As posted earlier, part of yesterday's service was the challenge to come up with a mini-sermon during the time it took to sing a hymn, approximately three minutes. The readings chosen - of which I did not have notice - were 1 Samuel 3:1- 10 and Luke 9: 10-17. So here, in typed up form is roughly what I did.
I did cheat slightly, and allude to the Johannine version of the feeding of the 5000, so children became central to both stories (a link to Operation Christmas Child which we were launching).
From the Samuel story, I picked up the fact that to start with he did not know who was calling, assuming it to be Eli. Once he had the knowledge of the caller's identity he had a choice - to respond or not. Had we read on in the story, we would have heard the nature of the call, and Samuel had a choice whether or not to obey (it would have been pretty scary having to tell Eli some home truths).

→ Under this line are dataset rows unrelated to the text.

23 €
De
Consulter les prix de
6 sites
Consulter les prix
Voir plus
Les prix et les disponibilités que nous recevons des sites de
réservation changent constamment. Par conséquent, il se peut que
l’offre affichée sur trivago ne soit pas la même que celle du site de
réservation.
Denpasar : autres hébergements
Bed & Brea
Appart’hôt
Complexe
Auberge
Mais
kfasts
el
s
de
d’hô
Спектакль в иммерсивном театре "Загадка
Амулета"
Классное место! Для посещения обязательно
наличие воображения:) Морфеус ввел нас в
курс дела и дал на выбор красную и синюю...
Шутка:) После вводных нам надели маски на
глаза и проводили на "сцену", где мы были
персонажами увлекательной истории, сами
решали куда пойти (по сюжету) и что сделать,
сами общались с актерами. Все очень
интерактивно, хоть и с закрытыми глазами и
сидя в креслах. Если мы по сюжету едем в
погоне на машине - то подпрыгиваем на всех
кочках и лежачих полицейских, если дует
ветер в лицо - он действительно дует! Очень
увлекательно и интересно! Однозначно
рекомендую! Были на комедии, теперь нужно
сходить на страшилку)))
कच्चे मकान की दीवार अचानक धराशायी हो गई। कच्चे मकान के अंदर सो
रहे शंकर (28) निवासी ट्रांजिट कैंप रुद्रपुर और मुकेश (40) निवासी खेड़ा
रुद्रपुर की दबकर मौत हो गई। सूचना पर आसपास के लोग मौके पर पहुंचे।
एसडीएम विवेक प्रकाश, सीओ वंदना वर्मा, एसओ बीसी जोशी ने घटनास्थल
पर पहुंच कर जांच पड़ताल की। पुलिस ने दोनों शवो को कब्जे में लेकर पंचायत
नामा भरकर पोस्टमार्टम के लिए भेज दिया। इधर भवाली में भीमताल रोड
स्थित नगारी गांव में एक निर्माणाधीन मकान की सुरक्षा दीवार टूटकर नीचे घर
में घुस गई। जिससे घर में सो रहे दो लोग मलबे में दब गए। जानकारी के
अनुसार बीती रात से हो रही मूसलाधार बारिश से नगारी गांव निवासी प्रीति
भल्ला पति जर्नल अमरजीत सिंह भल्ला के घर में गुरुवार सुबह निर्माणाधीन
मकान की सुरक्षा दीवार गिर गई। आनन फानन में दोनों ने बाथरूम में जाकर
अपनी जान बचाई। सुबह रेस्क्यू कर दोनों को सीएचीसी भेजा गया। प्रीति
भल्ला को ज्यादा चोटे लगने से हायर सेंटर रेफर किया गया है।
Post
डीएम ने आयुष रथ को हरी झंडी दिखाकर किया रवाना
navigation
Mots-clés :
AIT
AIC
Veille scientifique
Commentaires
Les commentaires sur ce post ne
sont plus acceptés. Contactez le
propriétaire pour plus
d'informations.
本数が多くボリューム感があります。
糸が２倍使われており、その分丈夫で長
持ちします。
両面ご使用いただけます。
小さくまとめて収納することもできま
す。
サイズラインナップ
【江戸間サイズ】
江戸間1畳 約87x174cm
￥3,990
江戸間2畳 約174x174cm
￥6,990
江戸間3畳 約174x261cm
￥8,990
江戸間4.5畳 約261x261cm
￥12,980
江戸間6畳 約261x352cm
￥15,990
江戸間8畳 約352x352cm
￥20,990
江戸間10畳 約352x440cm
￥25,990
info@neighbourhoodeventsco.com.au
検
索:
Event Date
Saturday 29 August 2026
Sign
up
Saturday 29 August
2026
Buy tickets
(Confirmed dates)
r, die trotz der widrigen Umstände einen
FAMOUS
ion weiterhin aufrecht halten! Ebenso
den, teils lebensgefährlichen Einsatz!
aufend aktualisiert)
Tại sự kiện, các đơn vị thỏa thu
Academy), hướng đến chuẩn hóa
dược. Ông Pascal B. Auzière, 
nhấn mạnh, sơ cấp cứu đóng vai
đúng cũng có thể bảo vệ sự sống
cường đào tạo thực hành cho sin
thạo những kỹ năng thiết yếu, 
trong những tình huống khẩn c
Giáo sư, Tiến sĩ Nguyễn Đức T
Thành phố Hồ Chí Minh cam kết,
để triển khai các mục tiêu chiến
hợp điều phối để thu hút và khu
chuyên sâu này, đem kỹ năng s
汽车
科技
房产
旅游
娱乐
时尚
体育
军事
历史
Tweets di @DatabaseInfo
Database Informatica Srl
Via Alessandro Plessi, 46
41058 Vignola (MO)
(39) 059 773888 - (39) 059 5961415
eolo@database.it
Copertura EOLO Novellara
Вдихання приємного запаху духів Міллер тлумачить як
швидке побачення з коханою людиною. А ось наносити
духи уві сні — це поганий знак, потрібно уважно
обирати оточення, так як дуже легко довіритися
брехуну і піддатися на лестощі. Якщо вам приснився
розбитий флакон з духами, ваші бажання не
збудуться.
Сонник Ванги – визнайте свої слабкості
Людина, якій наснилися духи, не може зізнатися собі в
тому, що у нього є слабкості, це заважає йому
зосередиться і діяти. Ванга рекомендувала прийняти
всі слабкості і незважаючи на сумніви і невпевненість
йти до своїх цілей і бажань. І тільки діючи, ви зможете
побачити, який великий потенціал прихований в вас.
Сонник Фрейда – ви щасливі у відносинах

In the second story (according to John anyway) is a child with a 'picnic' (Sunday School interpretation) who is in a roughly similar situation. Presumably he could have just eaten his food himself, but, it seems that once he became aware of the situation he gave, so far as we can tell, all that he had in response (parallel to widow's mite or woman with expensive ointment?). How the miracle happened, we don't know, but what we do know is that out of this response, out of this giving of a little, there came so much abundance that twelve baskets were needed to gather the leftovers.
How does this relate to us? All of us have in some way, like Samuel, come to know about important issues (Operation Christmas child, the situation in Zimbabwe, violent street crime in the UK, etc) and we have to make a choice as to how we respond. We may not have much to offer - a tube of toothpaste, a teddy bear, a small amount of money to BMS or HMF - but out of that small, willing offering, comes an abundance of joy and grace.
As God calls called Samuel, as Jesus told the disciples to feed the people, so the call comes to us today: how will we respond.
It was a good challenge, and I guess a reasonable knowledge of familiar Bible stories made it easier than might have been the case had someone chosen an obscure passage from the middle of Judges or Leviticus, but it was one I'd be quite keen to repeat occasionally or, more creatively, to open up and invite congregation members to share what touched them in the stories and how it relates to life and faith. Communal hermeneutics and homiletics - what do you reckon?